Please have a look at the exception section in documentation.

exception overpy.exception.OverpassRuntimeError(msg=None)

Raised if the server returns a remark-tag(xml) or remark element(json) with a message starting with ‘runtime error:’.

exception overpy.exception.OverpassRuntimeRemark

Raised if the server returns a remark-tag(xml) or remark element(json) with a message starting with ‘runtime remark:’.

The message returned by the server is:

runtime error: Query timed out in "id-query" at line 2 after 2 seconds.

Means it is an runtime error not an runtime remark. So you have to use the OverpassRuntimeError exception or you can use overpy.exception.OverpassError to handle all exceptions related to remark tags or elements.
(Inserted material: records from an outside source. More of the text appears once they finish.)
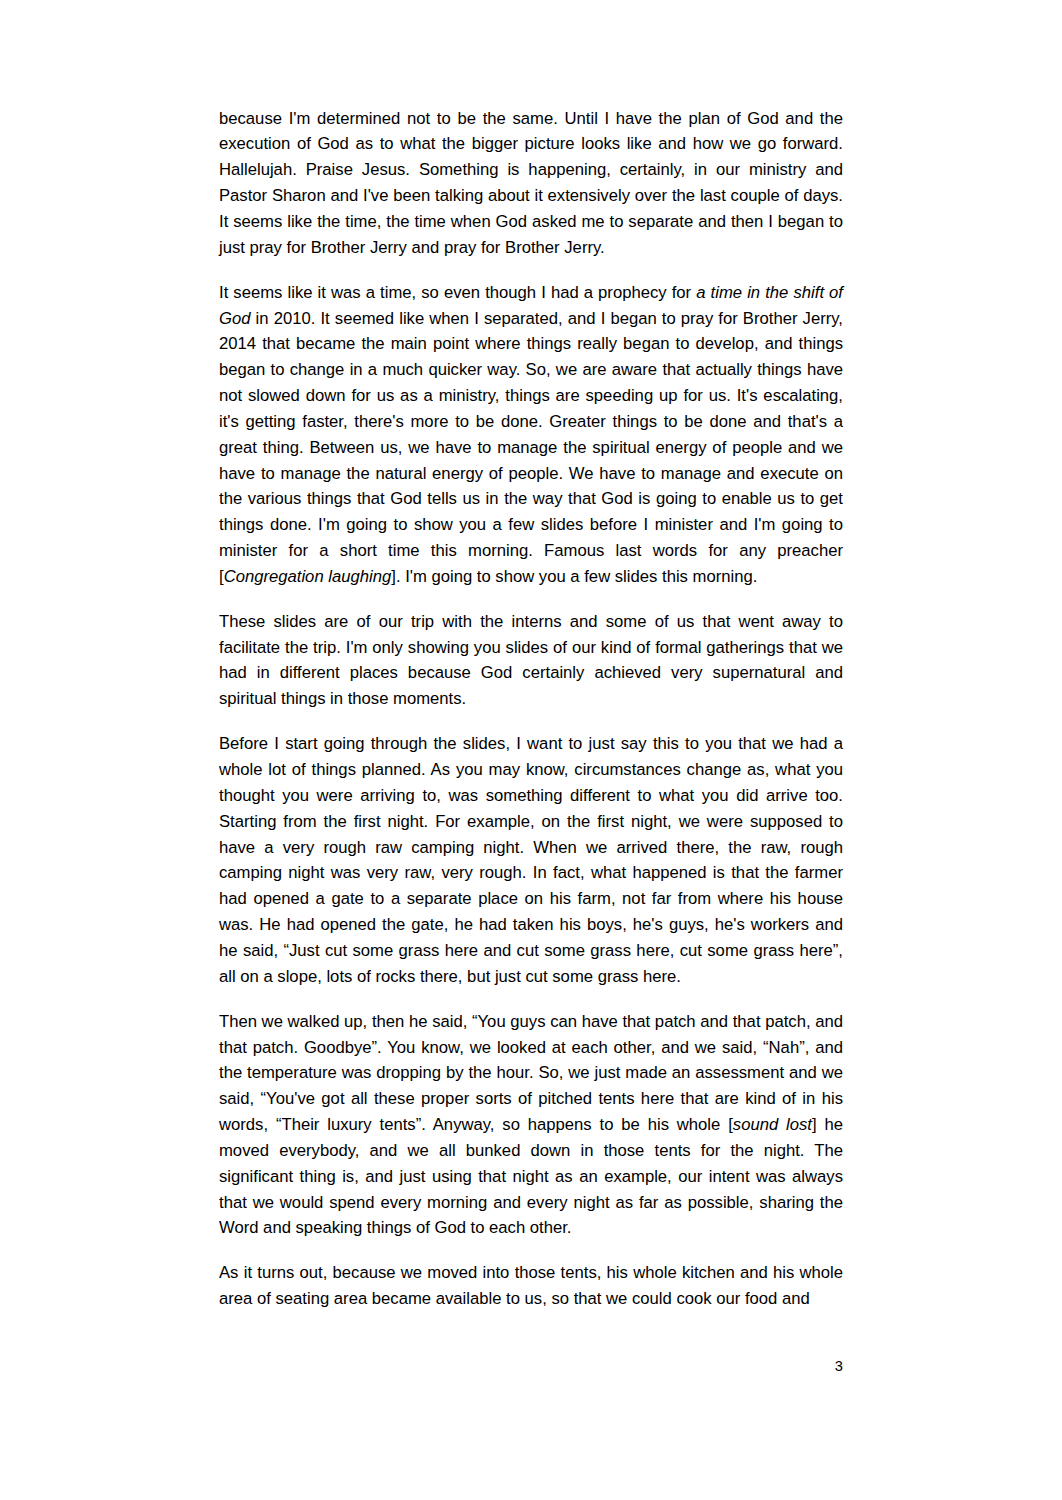because I'm determined not to be the same. Until I have the plan of God and the execution of God as to what the bigger picture looks like and how we go forward. Hallelujah. Praise Jesus. Something is happening, certainly, in our ministry and Pastor Sharon and I've been talking about it extensively over the last couple of days. It seems like the time, the time when God asked me to separate and then I began to just pray for Brother Jerry and pray for Brother Jerry.
It seems like it was a time, so even though I had a prophecy for a time in the shift of God in 2010. It seemed like when I separated, and I began to pray for Brother Jerry, 2014 that became the main point where things really began to develop, and things began to change in a much quicker way. So, we are aware that actually things have not slowed down for us as a ministry, things are speeding up for us. It's escalating, it's getting faster, there's more to be done. Greater things to be done and that's a great thing. Between us, we have to manage the spiritual energy of people and we have to manage the natural energy of people. We have to manage and execute on the various things that God tells us in the way that God is going to enable us to get things done. I'm going to show you a few slides before I minister and I'm going to minister for a short time this morning. Famous last words for any preacher [Congregation laughing]. I'm going to show you a few slides this morning.
These slides are of our trip with the interns and some of us that went away to facilitate the trip. I'm only showing you slides of our kind of formal gatherings that we had in different places because God certainly achieved very supernatural and spiritual things in those moments.
Before I start going through the slides, I want to just say this to you that we had a whole lot of things planned. As you may know, circumstances change as, what you thought you were arriving to, was something different to what you did arrive too. Starting from the first night. For example, on the first night, we were supposed to have a very rough raw camping night. When we arrived there, the raw, rough camping night was very raw, very rough. In fact, what happened is that the farmer had opened a gate to a separate place on his farm, not far from where his house was. He had opened the gate, he had taken his boys, he's guys, he's workers and he said, “Just cut some grass here and cut some grass here, cut some grass here”, all on a slope, lots of rocks there, but just cut some grass here.
Then we walked up, then he said, “You guys can have that patch and that patch, and that patch. Goodbye”. You know, we looked at each other, and we said, “Nah”, and the temperature was dropping by the hour. So, we just made an assessment and we said, “You've got all these proper sorts of pitched tents here that are kind of in his words, “Their luxury tents”. Anyway, so happens to be his whole [sound lost] he moved everybody, and we all bunked down in those tents for the night. The significant thing is, and just using that night as an example, our intent was always that we would spend every morning and every night as far as possible, sharing the Word and speaking things of God to each other.
As it turns out, because we moved into those tents, his whole kitchen and his whole area of seating area became available to us, so that we could cook our food and
3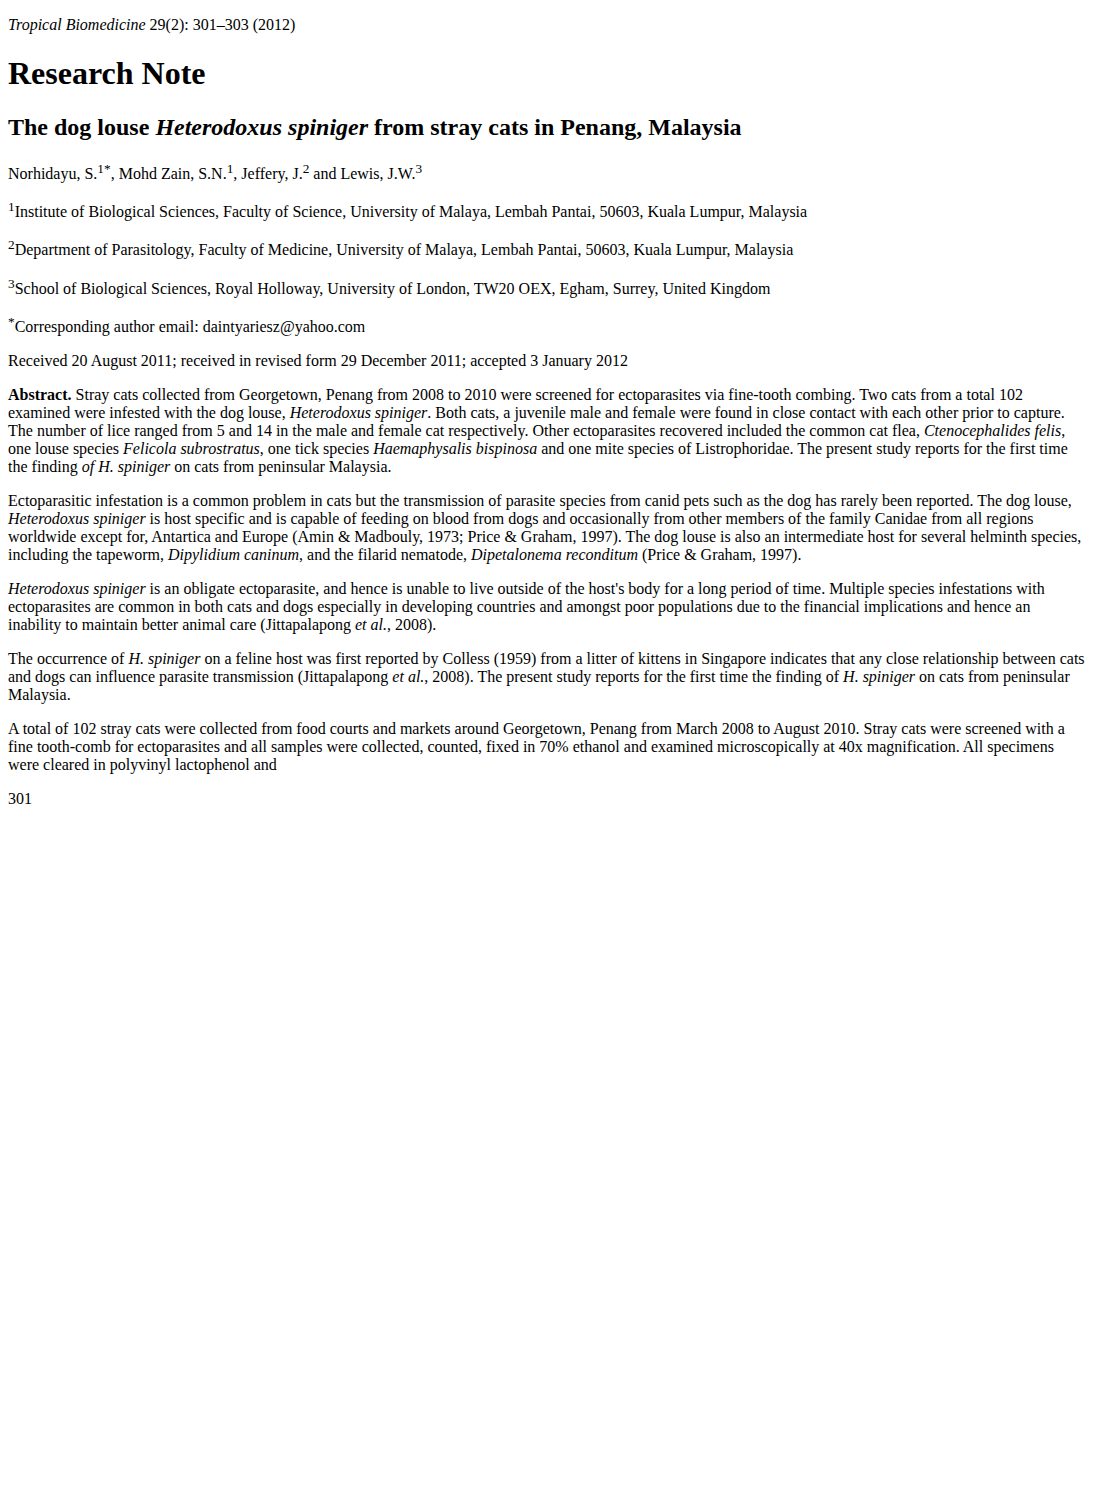Tropical Biomedicine 29(2): 301–303 (2012)
Research Note
The dog louse Heterodoxus spiniger from stray cats in Penang, Malaysia
Norhidayu, S.1*, Mohd Zain, S.N.1, Jeffery, J.2 and Lewis, J.W.3
1Institute of Biological Sciences, Faculty of Science, University of Malaya, Lembah Pantai, 50603, Kuala Lumpur, Malaysia
2Department of Parasitology, Faculty of Medicine, University of Malaya, Lembah Pantai, 50603, Kuala Lumpur, Malaysia
3School of Biological Sciences, Royal Holloway, University of London, TW20 OEX, Egham, Surrey, United Kingdom
*Corresponding author email: daintyariesz@yahoo.com
Received 20 August 2011; received in revised form 29 December 2011; accepted 3 January 2012
Abstract. Stray cats collected from Georgetown, Penang from 2008 to 2010 were screened for ectoparasites via fine-tooth combing. Two cats from a total 102 examined were infested with the dog louse, Heterodoxus spiniger. Both cats, a juvenile male and female were found in close contact with each other prior to capture. The number of lice ranged from 5 and 14 in the male and female cat respectively. Other ectoparasites recovered included the common cat flea, Ctenocephalides felis, one louse species Felicola subrostratus, one tick species Haemaphysalis bispinosa and one mite species of Listrophoridae. The present study reports for the first time the finding of H. spiniger on cats from peninsular Malaysia.
Ectoparasitic infestation is a common problem in cats but the transmission of parasite species from canid pets such as the dog has rarely been reported. The dog louse, Heterodoxus spiniger is host specific and is capable of feeding on blood from dogs and occasionally from other members of the family Canidae from all regions worldwide except for, Antartica and Europe (Amin & Madbouly, 1973; Price & Graham, 1997). The dog louse is also an intermediate host for several helminth species, including the tapeworm, Dipylidium caninum, and the filarid nematode, Dipetalonema reconditum (Price & Graham, 1997).
Heterodoxus spiniger is an obligate ectoparasite, and hence is unable to live outside of the host's body for a long period of time. Multiple species infestations with ectoparasites are common in both cats and dogs especially in developing countries and amongst poor populations due to the financial implications and hence an inability to maintain better animal care (Jittapalapong et al., 2008).
The occurrence of H. spiniger on a feline host was first reported by Colless (1959) from a litter of kittens in Singapore indicates that any close relationship between cats and dogs can influence parasite transmission (Jittapalapong et al., 2008). The present study reports for the first time the finding of H. spiniger on cats from peninsular Malaysia.
A total of 102 stray cats were collected from food courts and markets around Georgetown, Penang from March 2008 to August 2010. Stray cats were screened with a fine tooth-comb for ectoparasites and all samples were collected, counted, fixed in 70% ethanol and examined microscopically at 40x magnification. All specimens were cleared in polyvinyl lactophenol and
301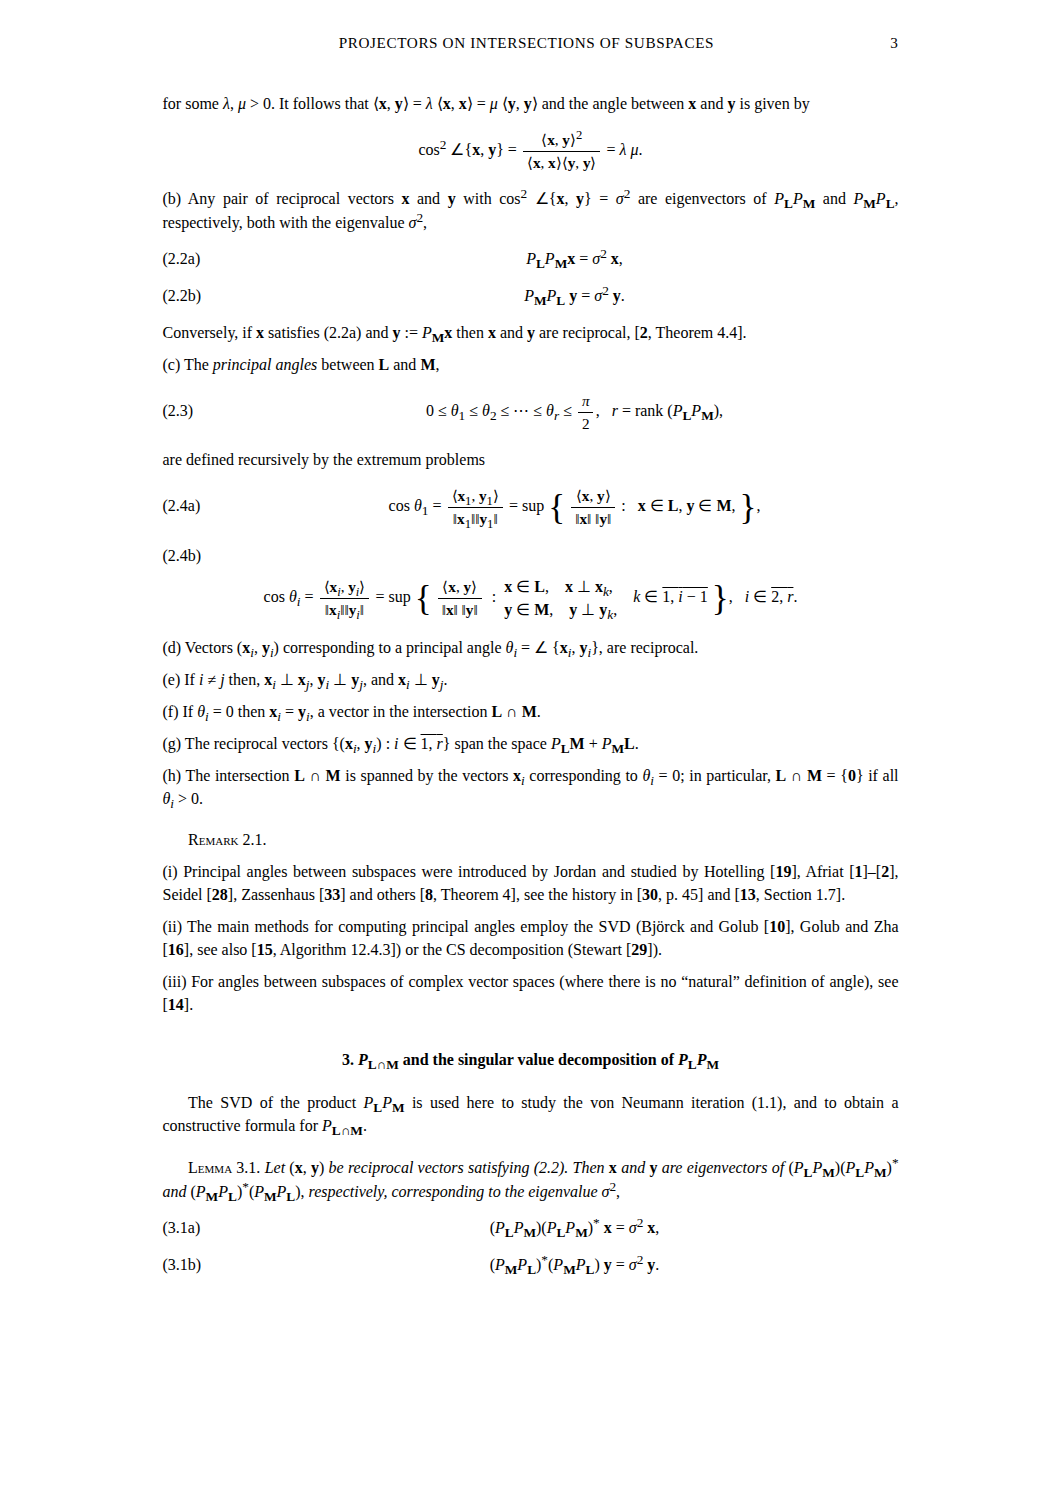PROJECTORS ON INTERSECTIONS OF SUBSPACES 3
for some λ, μ > 0. It follows that ⟨x, y⟩ = λ ⟨x, x⟩ = μ ⟨y, y⟩ and the angle between x and y is given by
cos2 ∠{x, y} = ⟨x, y⟩2⟨x, x⟩⟨y, y⟩ = λ μ.
(b) Any pair of reciprocal vectors x and y with cos2 ∠{x, y} = σ2 are eigenvectors of PLPM and PMPL, respectively, both with the eigenvalue σ2,
(2.2a)
PLPMx = σ2 x,
(2.2b)
PMPL y = σ2 y.
Conversely, if x satisfies (2.2a) and y := PMx then x and y are reciprocal, [2, Theorem 4.4].
(c) The principal angles between L and M,
(2.3)
0 ≤ θ1 ≤ θ2 ≤ ⋯ ≤ θr ≤ π 2, r = rank (PLPM),
are defined recursively by the extremum problems
(2.4a)
cos θ1 = ⟨x1, y1⟩‖x1‖‖y1‖ = sup { ⟨x, y⟩‖x‖ ‖y‖ : x ∈ L, y ∈ M, },
(2.4b)
cos θi = ⟨xi, yi⟩‖xi‖‖yi‖ = sup { ⟨x, y⟩‖x‖ ‖y‖ : x ∈ L, x ⊥ xk, y ∈ M, y ⊥ yk, k ∈ 1, i − 1 }, i ∈ 2, r.
(d) Vectors (xi, yi) corresponding to a principal angle θi = ∠ {xi, yi}, are reciprocal.
(e) If i ≠ j then, xi ⊥ xj, yi ⊥ yj, and xi ⊥ yj.
(f) If θi = 0 then xi = yi, a vector in the intersection L ∩ M.
(g) The reciprocal vectors {(xi, yi) : i ∈ 1, r} span the space PLM + PML.
(h) The intersection L ∩ M is spanned by the vectors xi corresponding to θi = 0; in particular, L ∩ M = {0} if all θi > 0.
Remark 2.1.
(i) Principal angles between subspaces were introduced by Jordan and studied by Hotelling [19], Afriat [1]–[2], Seidel [28], Zassenhaus [33] and others [8, Theorem 4], see the history in [30, p. 45] and [13, Section 1.7].
(ii) The main methods for computing principal angles employ the SVD (Björck and Golub [10], Golub and Zha [16], see also [15, Algorithm 12.4.3]) or the CS decomposition (Stewart [29]).
(iii) For angles between subspaces of complex vector spaces (where there is no “natural” definition of angle), see [14].
3. PL∩M and the singular value decomposition of PLPM
The SVD of the product PLPM is used here to study the von Neumann iteration (1.1), and to obtain a constructive formula for PL∩M.
Lemma 3.1. Let (x, y) be reciprocal vectors satisfying (2.2). Then x and y are eigenvectors of (PLPM)(PLPM)* and (PMPL)*(PMPL), respectively, corresponding to the eigenvalue σ2,
(3.1a)
(PLPM)(PLPM)* x = σ2 x,
(3.1b)
(PMPL)*(PMPL) y = σ2 y.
OverpassError is the base exception of OverpassRuntimeError and OverpassRuntimeRemark

Just change your code to

try:
        print("Querying Overpass...")
        return OP.query(query)
...

except overpy.exception.OverpassError as remark:
        if "timed out" in remark.msg:
            print(" Timeout occurred. Splitting query and trying again. ")
            raise overpy.exception.OverpassGatewayTimeout
        raise
erabrahams commented 7 years ago

Yeah, that will work just fine. I think what I was getting at is that "runtime error: whatever" is the remark. From overpass-turbo, the raw json output is "remark": "runtime error: Query timed out in \"id-query\" at line 2 after 2 seconds."

Maybe I'm missing something, but I'm not sure there is a situation the error message would start with "runtime remark". If you have an example, that would be great.